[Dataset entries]
------
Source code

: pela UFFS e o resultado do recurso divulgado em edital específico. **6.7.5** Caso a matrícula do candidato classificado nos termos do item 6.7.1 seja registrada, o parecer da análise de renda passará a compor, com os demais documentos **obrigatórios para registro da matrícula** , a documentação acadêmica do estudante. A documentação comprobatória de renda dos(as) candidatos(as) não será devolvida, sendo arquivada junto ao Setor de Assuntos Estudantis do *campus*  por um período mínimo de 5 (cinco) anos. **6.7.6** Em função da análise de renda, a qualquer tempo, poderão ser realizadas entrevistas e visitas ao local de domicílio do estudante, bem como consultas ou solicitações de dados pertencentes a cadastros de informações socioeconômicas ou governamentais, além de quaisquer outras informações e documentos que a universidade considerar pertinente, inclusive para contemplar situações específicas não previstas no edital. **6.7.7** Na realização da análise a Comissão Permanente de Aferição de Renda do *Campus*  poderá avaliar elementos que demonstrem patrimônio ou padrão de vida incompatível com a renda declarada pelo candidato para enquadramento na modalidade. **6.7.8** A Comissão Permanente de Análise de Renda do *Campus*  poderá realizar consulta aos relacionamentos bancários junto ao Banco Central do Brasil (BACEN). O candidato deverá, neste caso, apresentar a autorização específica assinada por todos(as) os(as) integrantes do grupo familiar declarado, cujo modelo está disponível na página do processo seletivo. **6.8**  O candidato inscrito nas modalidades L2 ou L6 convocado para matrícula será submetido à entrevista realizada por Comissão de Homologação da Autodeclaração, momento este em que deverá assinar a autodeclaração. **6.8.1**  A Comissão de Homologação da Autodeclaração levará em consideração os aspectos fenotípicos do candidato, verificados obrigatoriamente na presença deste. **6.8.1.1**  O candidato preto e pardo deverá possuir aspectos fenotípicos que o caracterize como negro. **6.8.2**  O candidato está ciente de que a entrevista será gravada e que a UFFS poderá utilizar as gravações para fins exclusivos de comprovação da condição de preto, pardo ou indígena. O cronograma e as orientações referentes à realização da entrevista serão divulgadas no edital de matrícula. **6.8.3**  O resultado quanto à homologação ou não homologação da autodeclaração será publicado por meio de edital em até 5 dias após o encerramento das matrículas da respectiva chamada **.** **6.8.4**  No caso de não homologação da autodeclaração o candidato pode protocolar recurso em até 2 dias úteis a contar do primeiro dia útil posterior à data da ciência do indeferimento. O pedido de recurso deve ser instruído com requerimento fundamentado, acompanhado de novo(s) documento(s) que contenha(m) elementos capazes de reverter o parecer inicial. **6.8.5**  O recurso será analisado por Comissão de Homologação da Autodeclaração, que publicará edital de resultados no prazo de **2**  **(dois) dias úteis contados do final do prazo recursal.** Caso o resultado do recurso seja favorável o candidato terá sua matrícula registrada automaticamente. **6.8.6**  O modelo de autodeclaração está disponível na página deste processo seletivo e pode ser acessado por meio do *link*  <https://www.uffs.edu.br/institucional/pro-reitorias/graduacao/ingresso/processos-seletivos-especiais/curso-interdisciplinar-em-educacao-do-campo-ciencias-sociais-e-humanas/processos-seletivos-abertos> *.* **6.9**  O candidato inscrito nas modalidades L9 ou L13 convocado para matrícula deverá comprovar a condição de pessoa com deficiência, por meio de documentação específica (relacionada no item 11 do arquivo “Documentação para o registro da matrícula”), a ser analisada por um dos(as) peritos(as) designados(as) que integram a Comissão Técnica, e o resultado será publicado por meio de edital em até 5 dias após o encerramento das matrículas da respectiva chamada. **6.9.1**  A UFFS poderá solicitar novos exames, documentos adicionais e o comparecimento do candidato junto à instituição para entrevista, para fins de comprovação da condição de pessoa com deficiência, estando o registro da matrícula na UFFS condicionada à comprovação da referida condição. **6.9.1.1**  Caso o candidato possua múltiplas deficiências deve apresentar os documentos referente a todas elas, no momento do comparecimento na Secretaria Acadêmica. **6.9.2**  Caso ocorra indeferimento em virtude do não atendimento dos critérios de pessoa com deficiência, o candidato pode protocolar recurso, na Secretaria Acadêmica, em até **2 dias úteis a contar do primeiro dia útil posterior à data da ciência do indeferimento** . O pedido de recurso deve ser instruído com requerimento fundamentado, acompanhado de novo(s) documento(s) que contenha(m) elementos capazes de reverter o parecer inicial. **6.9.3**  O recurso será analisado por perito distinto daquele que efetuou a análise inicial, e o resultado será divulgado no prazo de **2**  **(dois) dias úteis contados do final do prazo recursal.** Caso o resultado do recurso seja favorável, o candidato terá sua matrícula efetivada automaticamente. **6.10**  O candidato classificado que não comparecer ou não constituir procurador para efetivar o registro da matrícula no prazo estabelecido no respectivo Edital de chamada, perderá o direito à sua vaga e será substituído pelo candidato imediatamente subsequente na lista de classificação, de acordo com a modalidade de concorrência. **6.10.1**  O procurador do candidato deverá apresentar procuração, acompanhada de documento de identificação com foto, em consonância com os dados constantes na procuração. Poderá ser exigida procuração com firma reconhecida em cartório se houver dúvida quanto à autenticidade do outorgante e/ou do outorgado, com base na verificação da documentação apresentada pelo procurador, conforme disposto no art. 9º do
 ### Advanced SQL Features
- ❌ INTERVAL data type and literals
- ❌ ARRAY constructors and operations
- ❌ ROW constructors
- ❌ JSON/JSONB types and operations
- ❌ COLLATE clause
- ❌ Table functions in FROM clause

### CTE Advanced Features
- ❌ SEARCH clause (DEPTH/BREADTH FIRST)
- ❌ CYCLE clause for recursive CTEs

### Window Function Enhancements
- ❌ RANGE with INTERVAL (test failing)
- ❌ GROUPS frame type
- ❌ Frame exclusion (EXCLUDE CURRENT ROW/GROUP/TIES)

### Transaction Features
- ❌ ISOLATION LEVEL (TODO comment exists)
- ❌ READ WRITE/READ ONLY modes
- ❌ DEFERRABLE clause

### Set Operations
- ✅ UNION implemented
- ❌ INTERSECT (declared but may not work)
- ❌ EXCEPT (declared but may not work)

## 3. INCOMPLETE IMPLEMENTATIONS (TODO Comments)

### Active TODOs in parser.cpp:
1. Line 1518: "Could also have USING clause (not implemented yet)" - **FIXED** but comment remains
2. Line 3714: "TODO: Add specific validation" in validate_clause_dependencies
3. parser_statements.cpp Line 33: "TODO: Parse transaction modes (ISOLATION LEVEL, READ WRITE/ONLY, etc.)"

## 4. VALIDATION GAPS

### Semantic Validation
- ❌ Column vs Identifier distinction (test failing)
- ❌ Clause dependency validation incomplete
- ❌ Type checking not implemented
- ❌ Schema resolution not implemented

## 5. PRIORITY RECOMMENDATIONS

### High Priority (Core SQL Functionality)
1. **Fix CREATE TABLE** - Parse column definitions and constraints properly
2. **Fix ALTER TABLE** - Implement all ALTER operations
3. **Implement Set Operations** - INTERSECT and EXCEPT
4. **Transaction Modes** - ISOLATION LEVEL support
------
(WHAT TO DO):
Among the lines of the preceding data, which ones hold the word "constructors"? List them.

(PROBLEM SOLUTION):
- ❌ ARRAY constructors and operations
- ❌ ROW constructors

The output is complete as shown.